NUCLEAR MICROPROBE RUTHERFORD BACKSCATTERING FOR 12C/13C-RATIO ANALYSIS IN TEM SAMPLES – A NOVEL NON-DESTRUCTIVE METHOD WITH HIGH LATERAL RESOLUTION

Recently it has been reported that the Ion Microprobe can be used for carbon isotope measurements of individual microfossils (House et al., 2000: Geology 28). This method, however, is limited by matrix effects and by being slightly destructive, which makes it essentially non-applicable to biological and transmission electron microscopy (TEM) samples.

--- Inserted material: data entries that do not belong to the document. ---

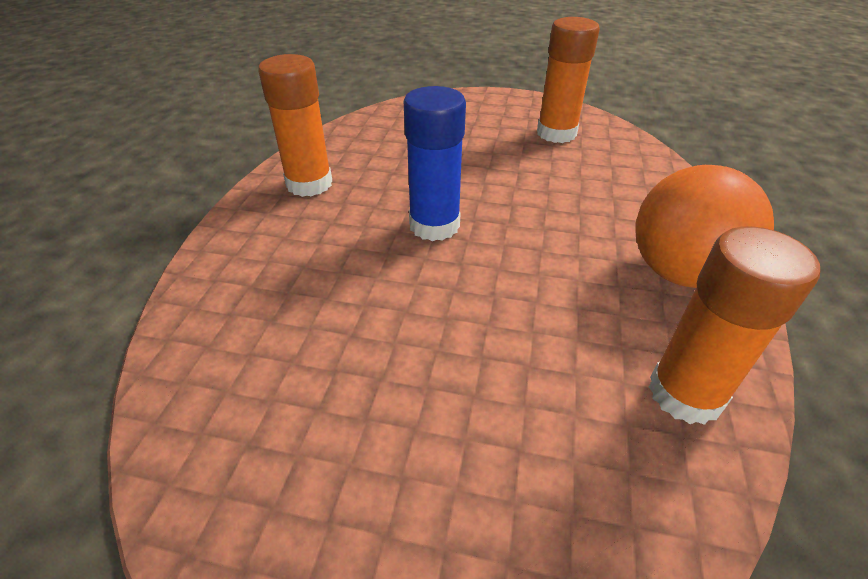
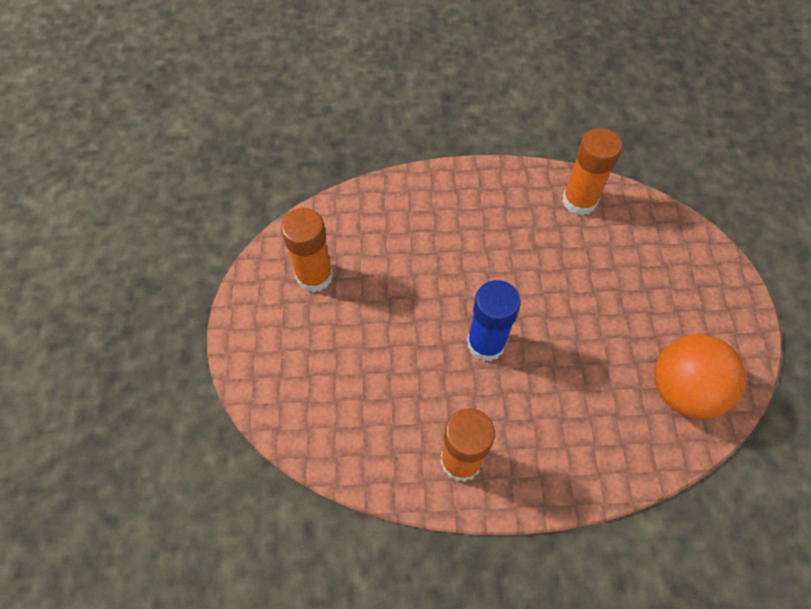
camera: 105 degrees left, 20 degrees up
(680, 272) = (485, 197): orange ball -> orange ball (683, 390)

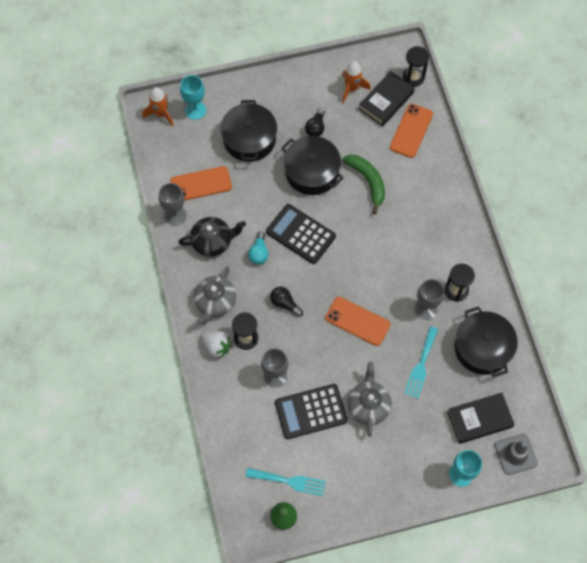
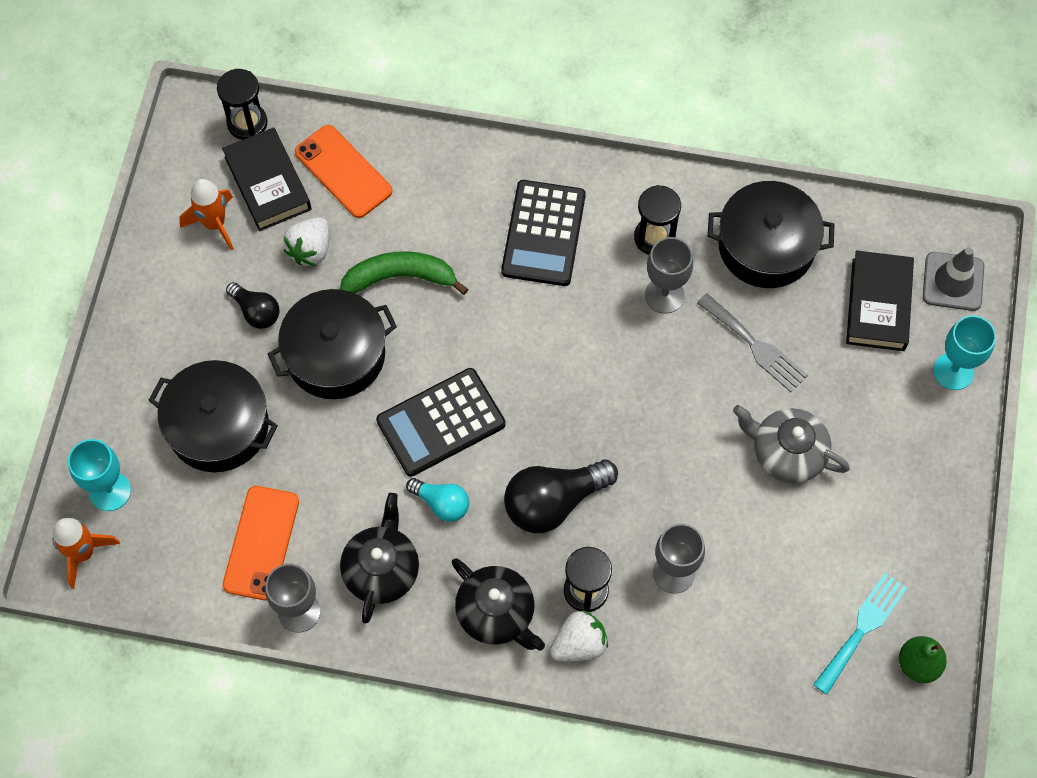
camera: 65 degrees left, 0 degrees up
(215, 302) = (496, 613): grey teapot -> black teapot
(285, 303) = (553, 502): black light bulb -> black light bulb, size x1.76
(311, 412) = (759, 544): black calculator -> black calculator (544, 233)
(357, 321) = (638, 405): orange phone -> none
(361, 136) = (310, 250): none -> white strawberry
(421, 365) = (755, 346): turquoise fork -> grey fork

By combining traditional Rutherford Backscattering analysis with the Nuclear Microprobe technique a non-destructive microanalytical method for carbon isotope analysis has been developed. In RBS, a-particles are used as beam particles and the energy of the elastically scattered particles are measured in the backward direction. At the energy used, 2.77 MeV, the effect from the kinematic spread is enough to separate a-particles scattered from the two different carbon isotopes. The energy 2.77 MeV is chosen because over a narrow energy resonans interval there is an enhancement in the cross section for ¹³C relative to ¹²C of about 40, due to deviations from the pure Rutherford cross-section.

The technique was developed at the Nuclear Microprobe at the Department of Nuclear Physics at Lund University, Sweden. At present, the beam can be focused to approximately 1 µm, but an optimized equipment should make analysis of sub-micrometer objects possible.

This non-destructive method has been developed for analysis of rare samples, and should be a valuable complement to the Ion Microprobe techniques in general and for terrestrial and extraterrestrial microbiological and micropaleontological research.